Even with different amounts of samples, we can still find the mean of the combined data using the calculated means in part C, you just have to weight each of them according to the amount of samples in each. However, since the median requires information about each individual data point, you can’t find the median of combined data sets from the median value of each.
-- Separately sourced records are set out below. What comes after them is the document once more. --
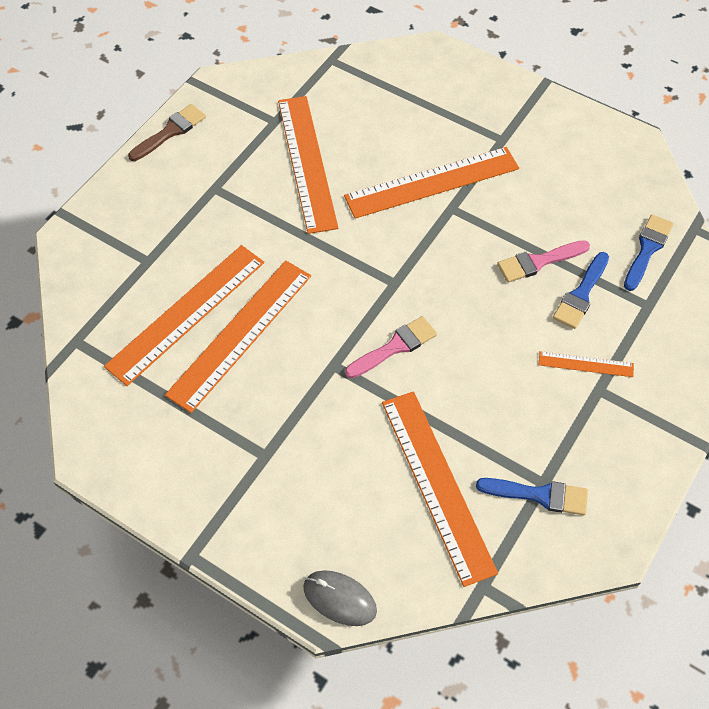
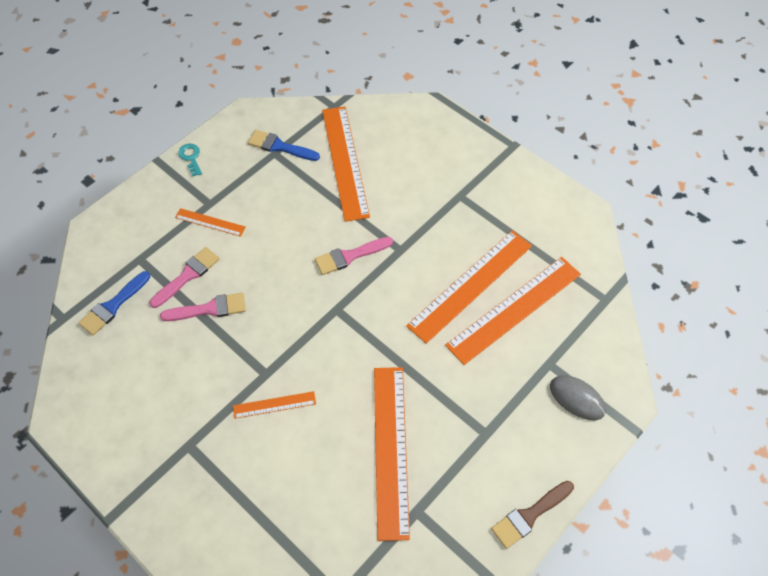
camera: 170 degrees left, 0 degrees up
(339, 599) = (422, 112): grey mouse -> grey mouse (577, 398)
(432, 182) = (274, 404): orange ruler -> orange ruler, size x0.48
(581, 294) = (187, 275): blue brush -> pink brush
(657, 455) = (191, 158): none -> turquoise key

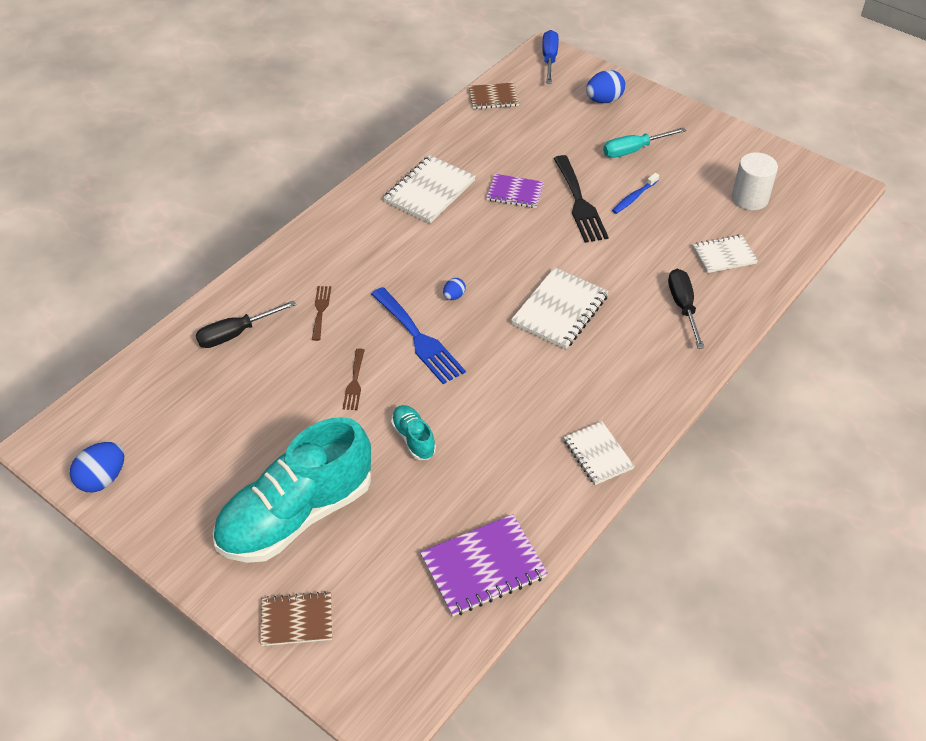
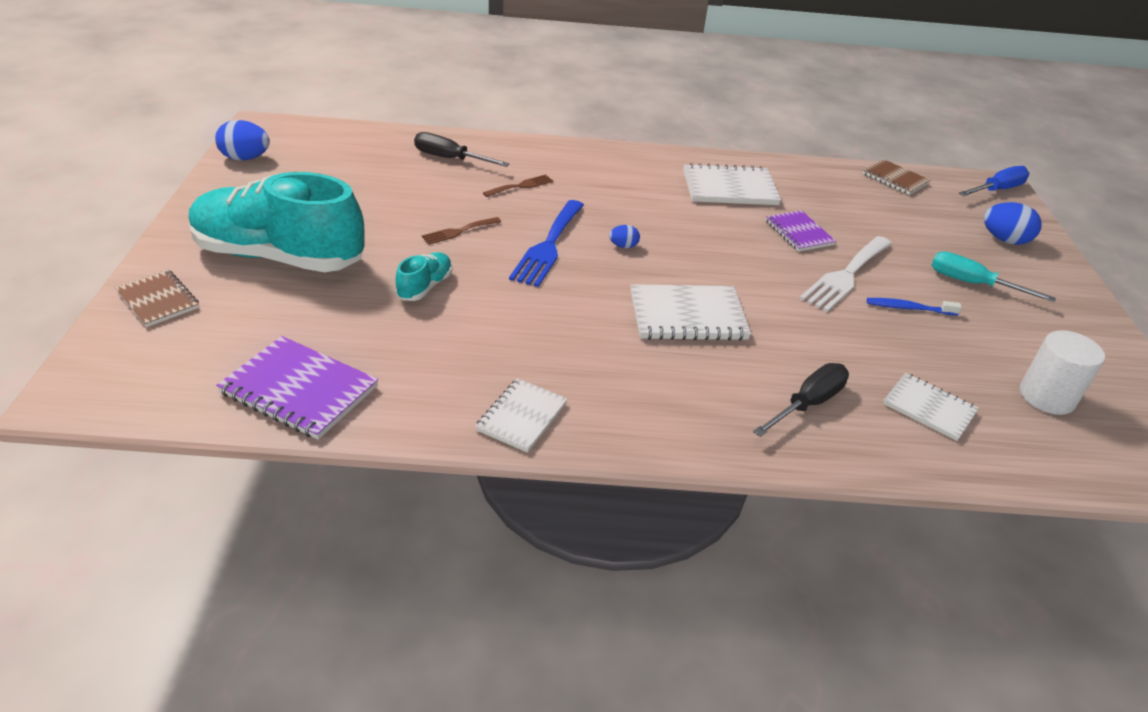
camera: 50 degrees right, 10 degrees down
(579, 203) = (846, 275): black fork -> white fork

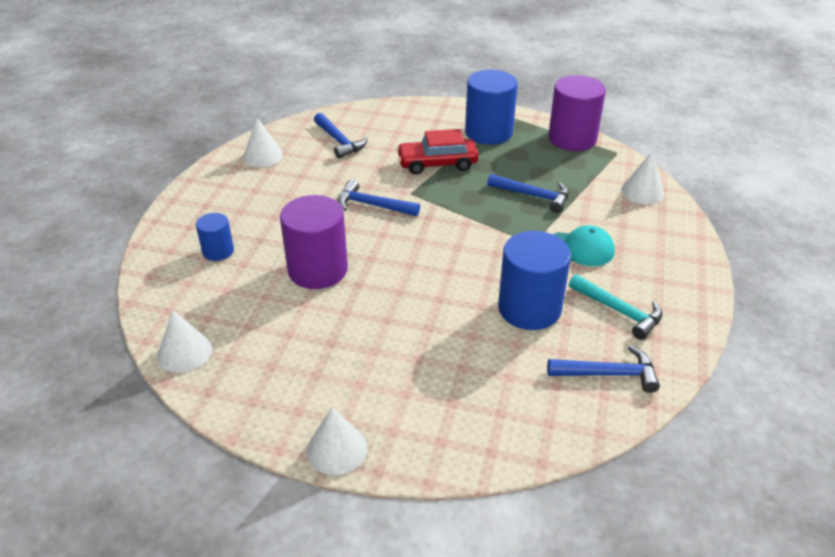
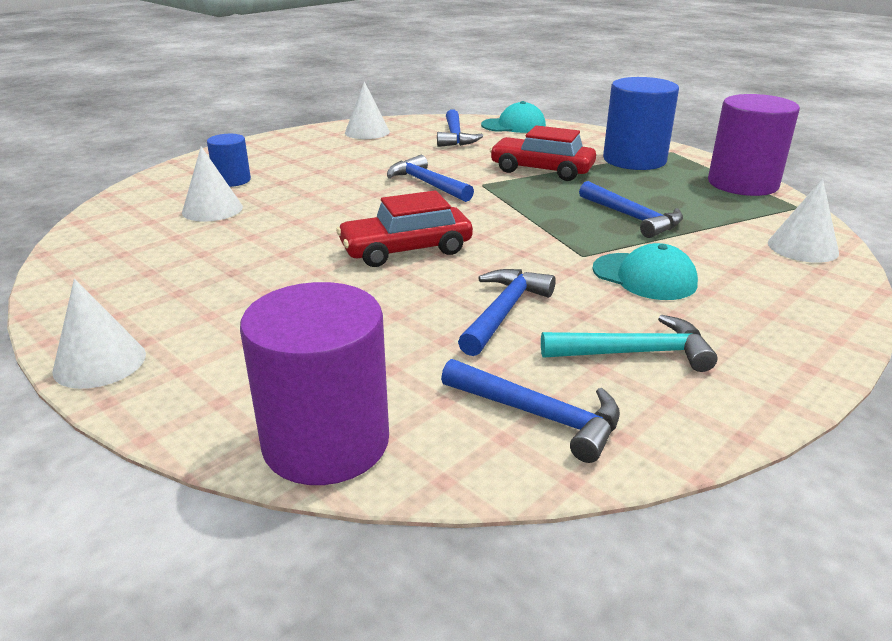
camera: 30 degrees right, 10 degrees down
(184, 352) = (93, 238): white cone -> white cone (212, 209)
(318, 270) = (303, 215): purple cylinder -> purple cylinder (326, 442)
(371, 114) = (513, 125): none -> turquoise cap
(423, 278) = (406, 250): none -> red car
(529, 308) = (503, 312): blue cylinder -> blue hammer
(619, 311) = (635, 353): turquoise hammer -> turquoise hammer turned 75 degrees counterclockwise

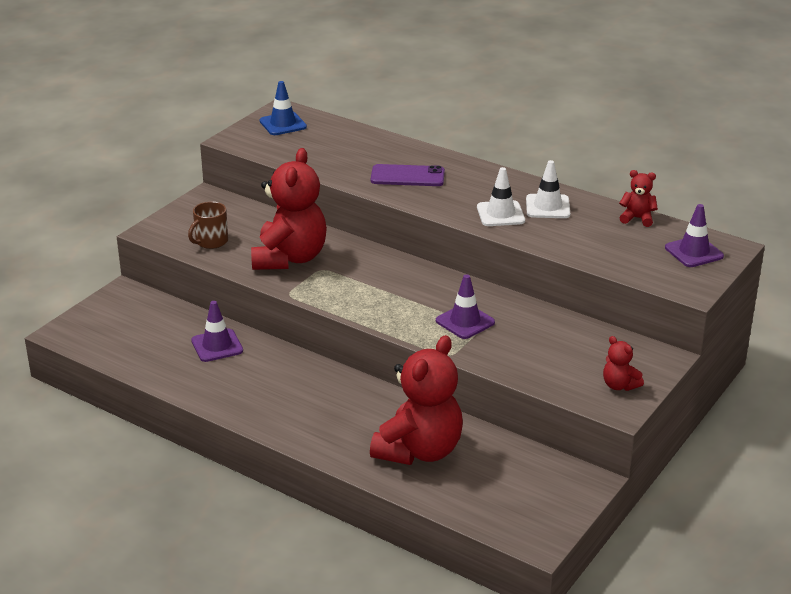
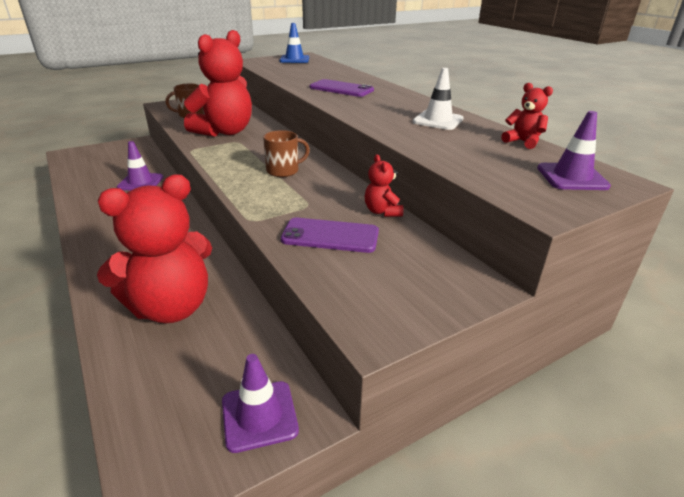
camera: 25 degrees right, 0 degrees up
(416, 295) = (283, 171): none -> brown mug
(465, 322) = (300, 198): purple traffic cone -> purple traffic cone (259, 415)
(500, 214) = (388, 117): white traffic cone -> none
(527, 350) = (330, 236): none -> purple phone
(619, 385) = (399, 302): red teddy bear -> red teddy bear (382, 211)

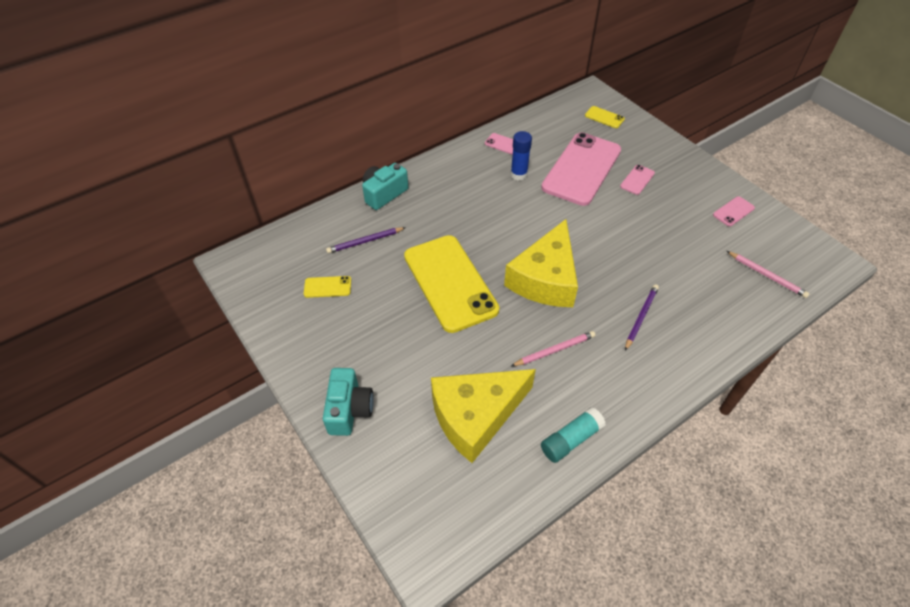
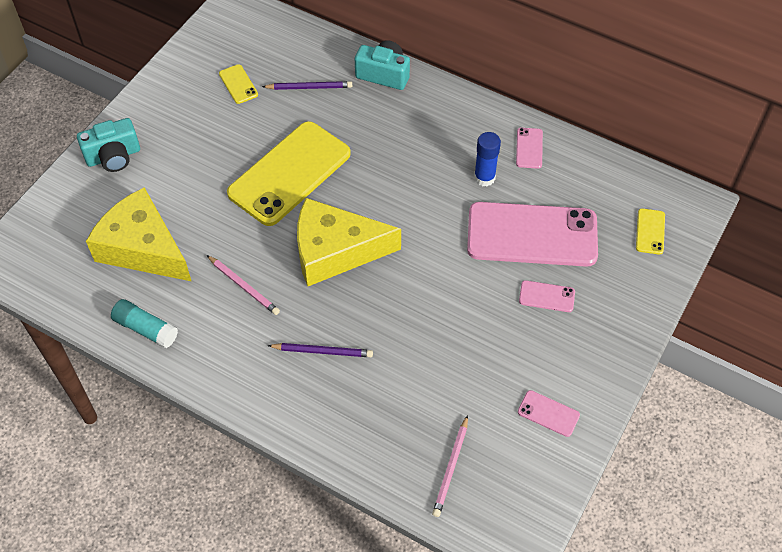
camera: 65 degrees right, 5 degrees up
(365, 241) = (309, 87): purple pencil -> purple pencil turned 135 degrees clockwise

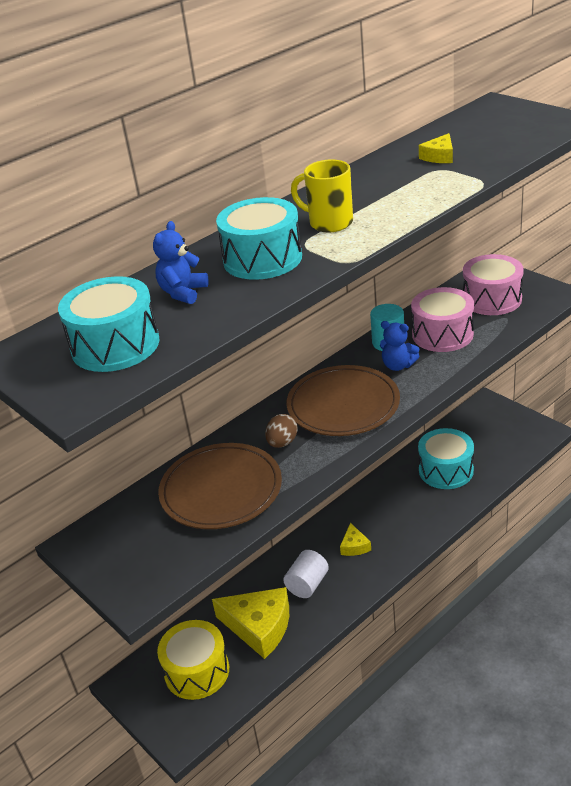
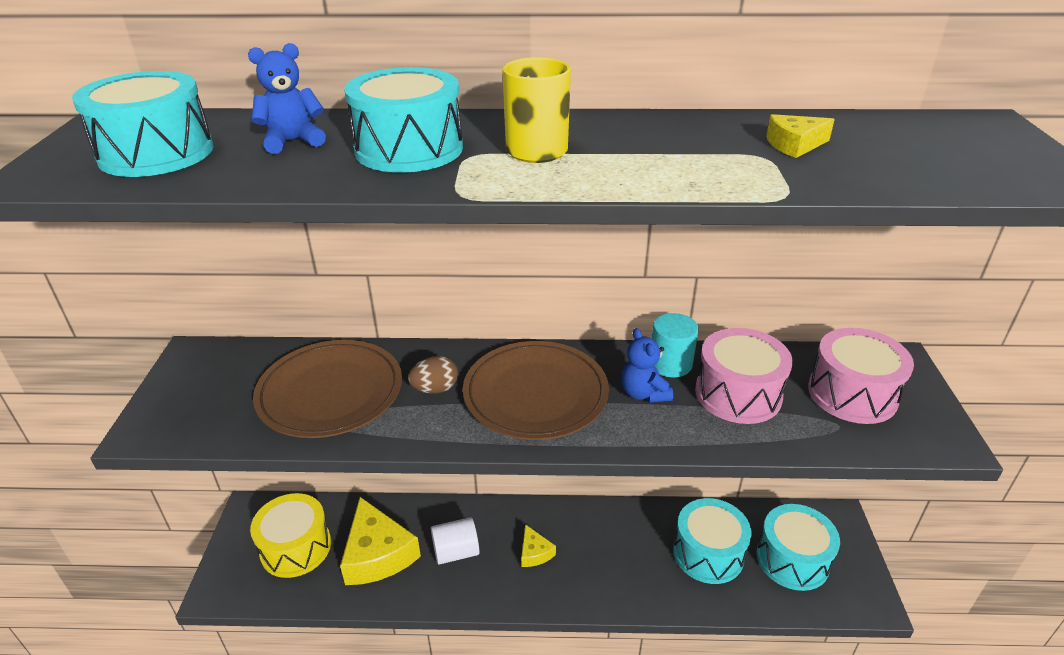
camera: 40 degrees right, 0 degrees up
(354, 546) = (534, 552): yellow cheese -> yellow cheese turned 60 degrees counterclockwise
(489, 440) = (792, 559): none -> turquoise drum

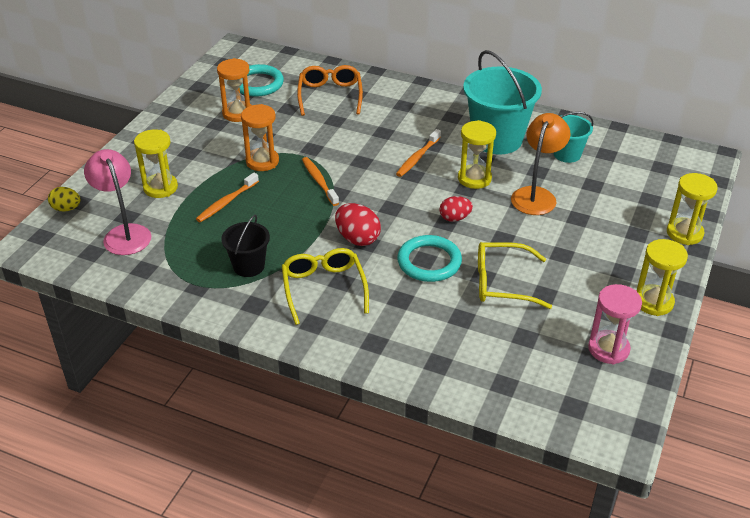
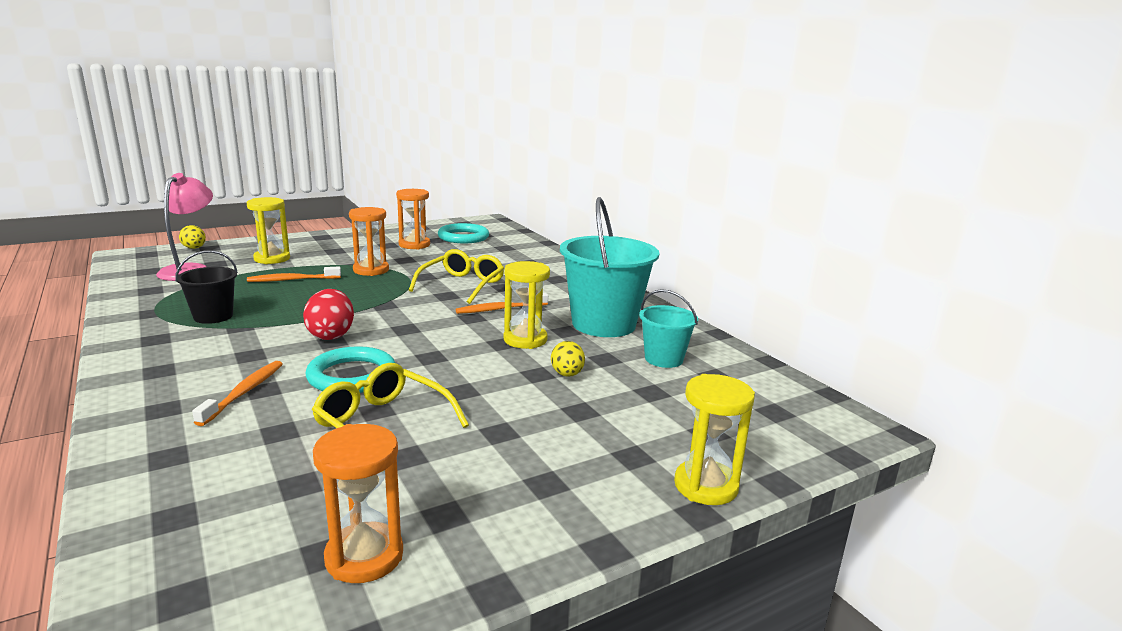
camera: 35 degrees right, 20 degrees down
(319, 181) = (385, 293): orange toothbrush -> orange toothbrush (244, 392)
(324, 289) = (225, 353): yellow glasses -> yellow glasses (462, 285)
(330, 96) = (504, 257): orange glasses -> none
(455, 218) = (446, 357): red egg -> none
(536, 195) = (567, 374): orange lamp -> yellow egg
(608, 349) = (364, 556): pink hourglass -> orange hourglass
(653, 302) = (527, 538): yellow hourglass -> none

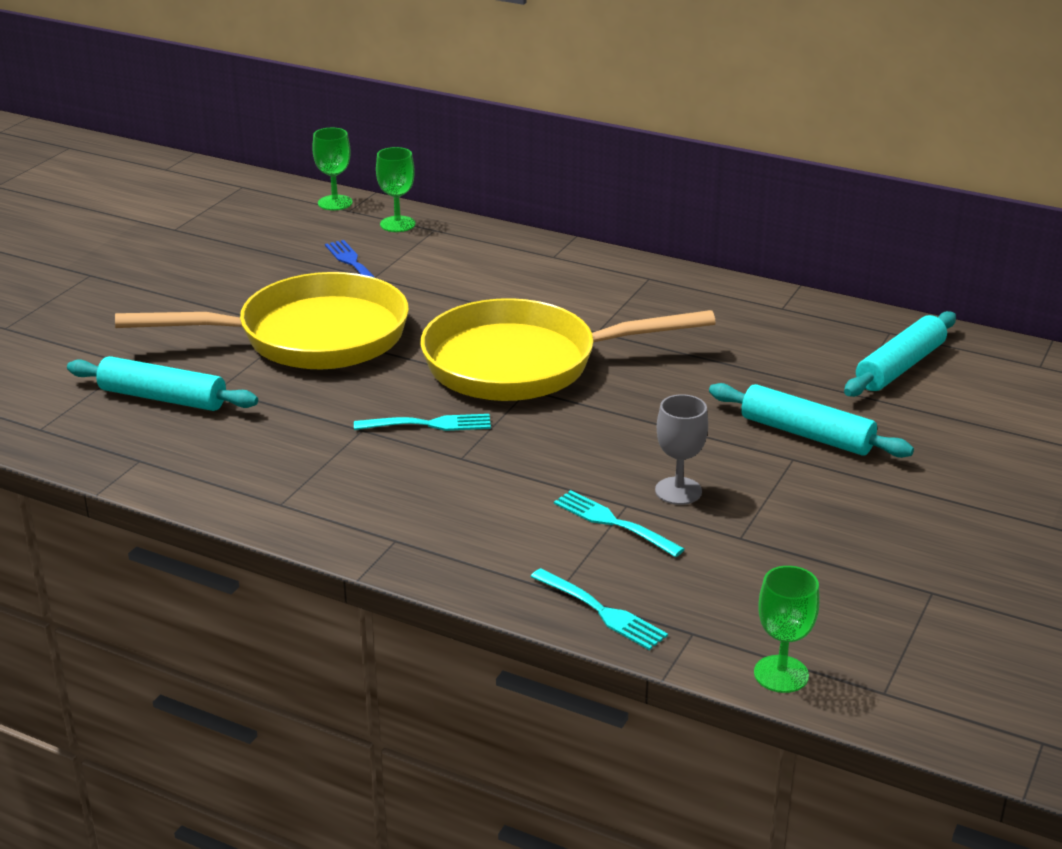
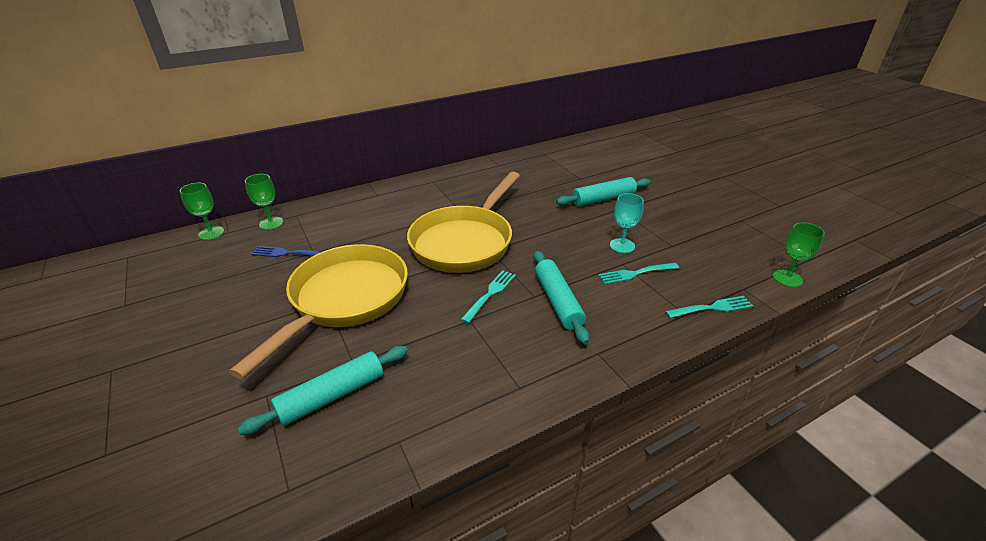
camera: 55 degrees left, 5 degrees up
(678, 491) = (622, 245): grey goblet -> turquoise goblet
(899, 367) = (572, 162): turquoise rolling pin -> turquoise rolling pin (557, 301)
Exercise 4: An elementary school surveys its families and tabulates the number of children reported in each household. A frequency histogram summarizes the data received:

Children=c(rep(1, 47), rep(2, 70), rep(3, 45), rep(4, 23), rep(5,11), rep(6,5), rep(7,2))
hist(Children, 
     breaks=seq(0.5, 7.5, 1), 
     labels=TRUE, 
     ylim=c(0,80),
     main="Number of Children in Household",
     ylab="Number of Households")

  1. Consider a randomly chosen household, Household A. Identify whether the events “Household A has 1 Child” and “Household A has 2 Children” are (i) independent, (ii) mutually exclusive, (iii) both independent and mutually exclusive or (iv) neither independent nor mutually exclusive. Explain how you know.

In the case of this survey, having one or two children isn’t mutually exclusive since if you have two children, you also have one. However, since we are also separating these two groups, those two events are independent

  1. Suppose the principal chooses a random family from those at the school to call each day and each family is equally likely to be chosen on the first day of school. What is the probability that the family has more than two (2) children?

86/203

  1. Suppose the principal randomly chooses a family to call from those at the school that they have not already called. What is the probability that all of the families called the first 5 days of school had a single (1) child in the household? Is this a highly likely or unlikely event?

Assuming that the school is calling one a day, the probability is (47/203)^5, which results to a very small percent chance of occuring. This is an unlikely event.